**WORK INSTRUCTION:** The entries that follow should be reproduced exactly, with no images carried over.

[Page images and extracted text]
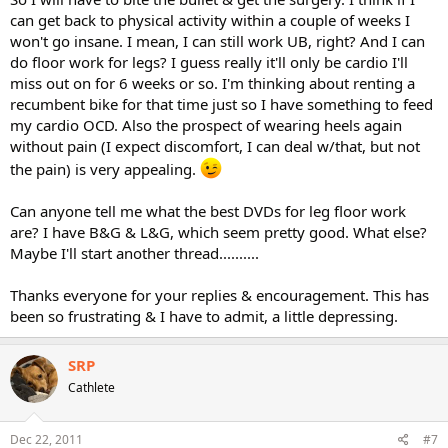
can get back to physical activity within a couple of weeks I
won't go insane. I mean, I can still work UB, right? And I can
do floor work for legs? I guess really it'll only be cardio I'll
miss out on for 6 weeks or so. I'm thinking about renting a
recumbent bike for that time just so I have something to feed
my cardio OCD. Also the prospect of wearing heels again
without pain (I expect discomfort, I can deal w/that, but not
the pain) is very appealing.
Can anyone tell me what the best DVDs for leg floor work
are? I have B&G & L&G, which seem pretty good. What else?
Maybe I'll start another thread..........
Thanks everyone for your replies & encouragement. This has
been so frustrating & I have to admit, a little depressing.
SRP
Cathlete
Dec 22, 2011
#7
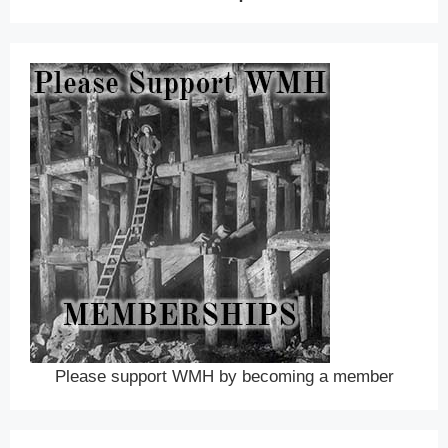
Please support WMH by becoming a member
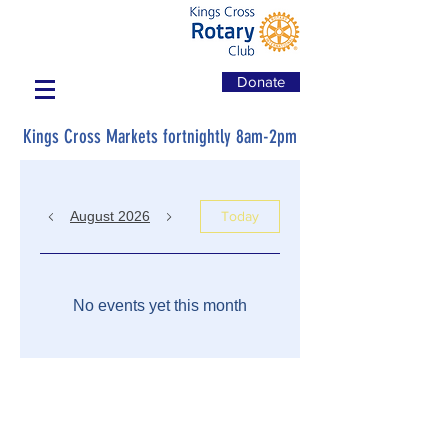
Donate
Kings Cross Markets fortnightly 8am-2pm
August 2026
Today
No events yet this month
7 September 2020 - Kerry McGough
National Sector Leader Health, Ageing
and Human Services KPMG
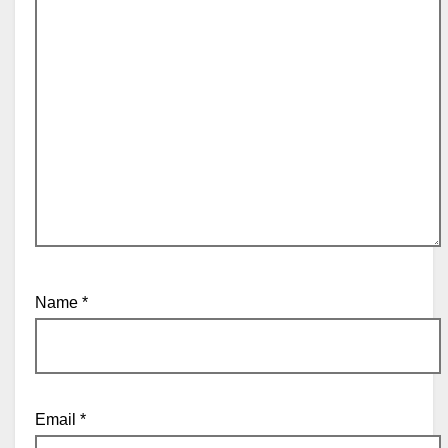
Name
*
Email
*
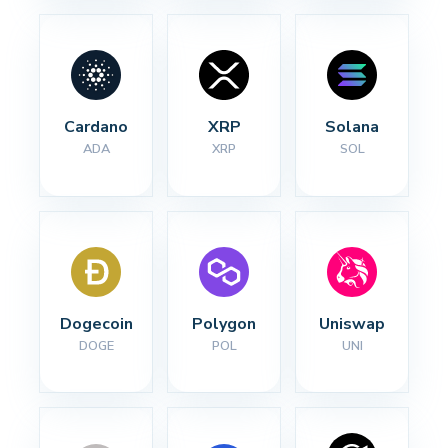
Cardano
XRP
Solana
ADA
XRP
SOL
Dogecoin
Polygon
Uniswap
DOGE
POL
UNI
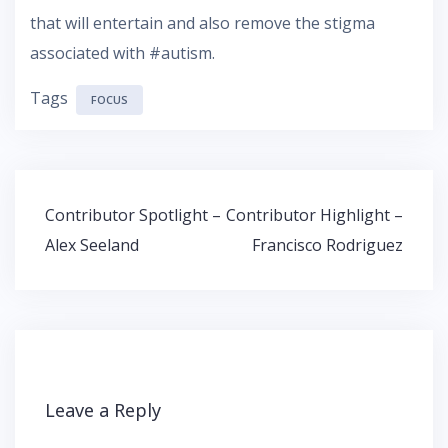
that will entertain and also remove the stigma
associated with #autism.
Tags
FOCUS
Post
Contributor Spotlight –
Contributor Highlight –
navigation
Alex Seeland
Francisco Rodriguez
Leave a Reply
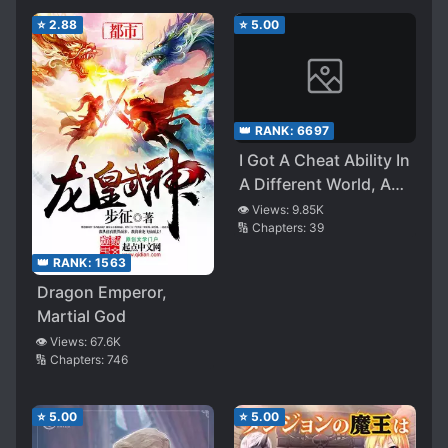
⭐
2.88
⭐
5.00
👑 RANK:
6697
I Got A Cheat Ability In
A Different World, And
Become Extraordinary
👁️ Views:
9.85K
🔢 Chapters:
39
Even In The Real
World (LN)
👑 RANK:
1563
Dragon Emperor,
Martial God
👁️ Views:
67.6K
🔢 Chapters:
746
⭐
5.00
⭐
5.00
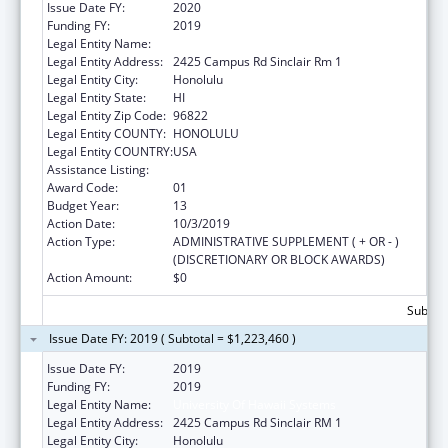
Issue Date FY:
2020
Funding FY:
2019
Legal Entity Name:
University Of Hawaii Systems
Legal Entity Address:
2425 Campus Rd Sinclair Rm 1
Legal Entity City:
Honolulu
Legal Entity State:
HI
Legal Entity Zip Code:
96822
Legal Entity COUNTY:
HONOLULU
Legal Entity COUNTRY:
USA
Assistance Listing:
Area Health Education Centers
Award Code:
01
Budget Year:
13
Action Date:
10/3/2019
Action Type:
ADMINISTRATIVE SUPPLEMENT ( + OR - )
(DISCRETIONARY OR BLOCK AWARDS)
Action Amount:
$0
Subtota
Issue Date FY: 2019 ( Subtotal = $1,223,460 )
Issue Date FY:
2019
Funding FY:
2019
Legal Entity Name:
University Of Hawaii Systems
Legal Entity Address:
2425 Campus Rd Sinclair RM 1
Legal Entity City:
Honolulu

**ANSWER TO THIS PROBLEM:**
can get back to physical activity within a couple of weeks I
won't go insane. I mean, I can still work UB, right? And I can
do floor work for legs? I guess really it'll only be cardio I'll
miss out on for 6 weeks or so. I'm thinking about renting a
recumbent bike for that time just so I have something to feed
my cardio OCD. Also the prospect of wearing heels again
without pain (I expect discomfort, I can deal w/that, but not
the pain) is very appealing.
Can anyone tell me what the best DVDs for leg floor work
are? I have B&G & L&G, which seem pretty good. What else?
Maybe I'll start another thread..........
Thanks everyone for your replies & encouragement. This has
been so frustrating & I have to admit, a little depressing.
SRP
Cathlete
Dec 22, 2011
#7
Please support WMH by becoming a member
Donate
Kings Cross Markets fortnightly 8am-2pm
August 2026
Today
No events yet this month
7 September 2020 - Kerry McGough
National Sector Leader Health, Ageing
and Human Services KPMG
Name
*
Email
*
Cardano
XRP
Solana
ADA
XRP
SOL
Dogecoin
Polygon
Uniswap
DOGE
POL
UNI
that will entertain and also remove the stigma
associated with #autism.
Tags
FOCUS
Post
Contributor Spotlight –
Contributor Highlight –
navigation
Alex Seeland
Francisco Rodriguez
Leave a Reply
⭐
2.88
⭐
5.00
👑 RANK:
6697
I Got A Cheat Ability In
A Different World, And
Become Extraordinary
👁️ Views:
9.85K
🔢 Chapters:
39
Even In The Real
World (LN)
👑 RANK:
1563
Dragon Emperor,
Martial God
👁️ Views:
67.6K
🔢 Chapters:
746
⭐
5.00
⭐
5.00
Issue Date FY:
2020
Funding FY:
2019
Legal Entity Name:
University Of Hawaii Systems
Legal Entity Address:
2425 Campus Rd Sinclair Rm 1
Legal Entity City:
Honolulu
Legal Entity State:
HI
Legal Entity Zip Code:
96822
Legal Entity COUNTY:
HONOLULU
Legal Entity COUNTRY:
USA
Assistance Listing:
Area Health Education Centers
Award Code:
01
Budget Year:
13
Action Date:
10/3/2019
Action Type:
ADMINISTRATIVE SUPPLEMENT ( + OR - )
(DISCRETIONARY OR BLOCK AWARDS)
Action Amount:
$0
Subtota
Issue Date FY: 2019 ( Subtotal = $1,223,460 )
Issue Date FY:
2019
Funding FY:
2019
Legal Entity Name:
University Of Hawaii Systems
Legal Entity Address:
2425 Campus Rd Sinclair RM 1
Legal Entity City:
Honolulu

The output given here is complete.